Records from a data source
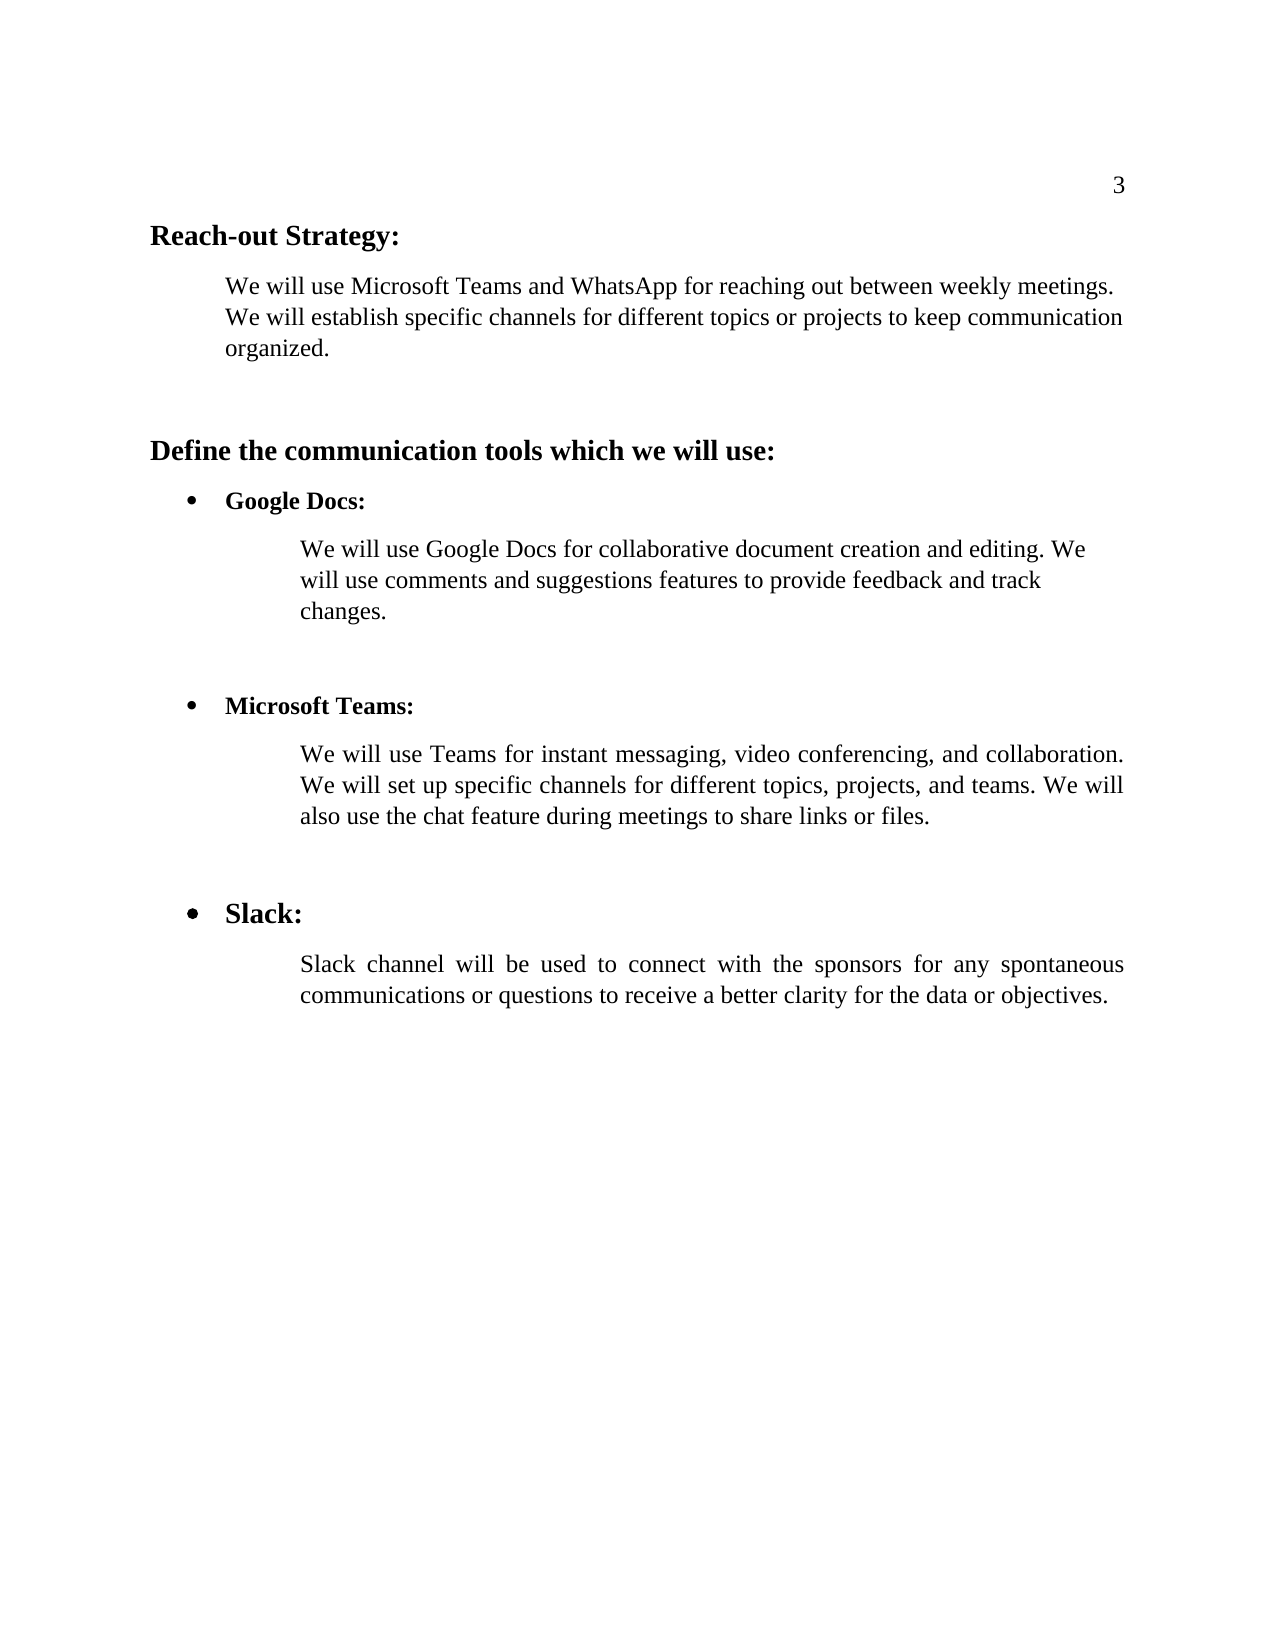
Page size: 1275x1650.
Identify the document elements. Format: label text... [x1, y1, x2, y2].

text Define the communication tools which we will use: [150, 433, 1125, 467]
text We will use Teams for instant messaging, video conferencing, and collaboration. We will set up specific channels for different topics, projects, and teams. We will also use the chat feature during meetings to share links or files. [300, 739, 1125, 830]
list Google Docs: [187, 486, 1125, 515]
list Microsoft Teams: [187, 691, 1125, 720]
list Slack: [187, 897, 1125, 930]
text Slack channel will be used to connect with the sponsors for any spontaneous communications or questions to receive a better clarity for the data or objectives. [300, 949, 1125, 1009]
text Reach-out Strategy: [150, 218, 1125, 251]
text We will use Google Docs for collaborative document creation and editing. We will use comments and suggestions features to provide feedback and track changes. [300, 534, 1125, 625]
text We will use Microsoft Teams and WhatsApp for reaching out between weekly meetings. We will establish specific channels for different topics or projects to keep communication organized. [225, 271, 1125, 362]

Task directions:
Copy out the line holding "Identify the document" along with all lines after it through the end of the entries, exactly and only these.

Solution to the problem:
Identify the document elements. Format: label text... [x1, y1, x2, y2].

text Define the communication tools which we will use: [150, 433, 1125, 467]
text We will use Teams for instant messaging, video conferencing, and collaboration. We will set up specific channels for different topics, projects, and teams. We will also use the chat feature during meetings to share links or files. [300, 739, 1125, 830]
list Google Docs: [187, 486, 1125, 515]
list Microsoft Teams: [187, 691, 1125, 720]
list Slack: [187, 897, 1125, 930]
text Slack channel will be used to connect with the sponsors for any spontaneous communications or questions to receive a better clarity for the data or objectives. [300, 949, 1125, 1009]
text Reach-out Strategy: [150, 218, 1125, 251]
text We will use Google Docs for collaborative document creation and editing. We will use comments and suggestions features to provide feedback and track changes. [300, 534, 1125, 625]
text We will use Microsoft Teams and WhatsApp for reaching out between weekly meetings. We will establish specific channels for different topics or projects to keep communication organized. [225, 271, 1125, 362]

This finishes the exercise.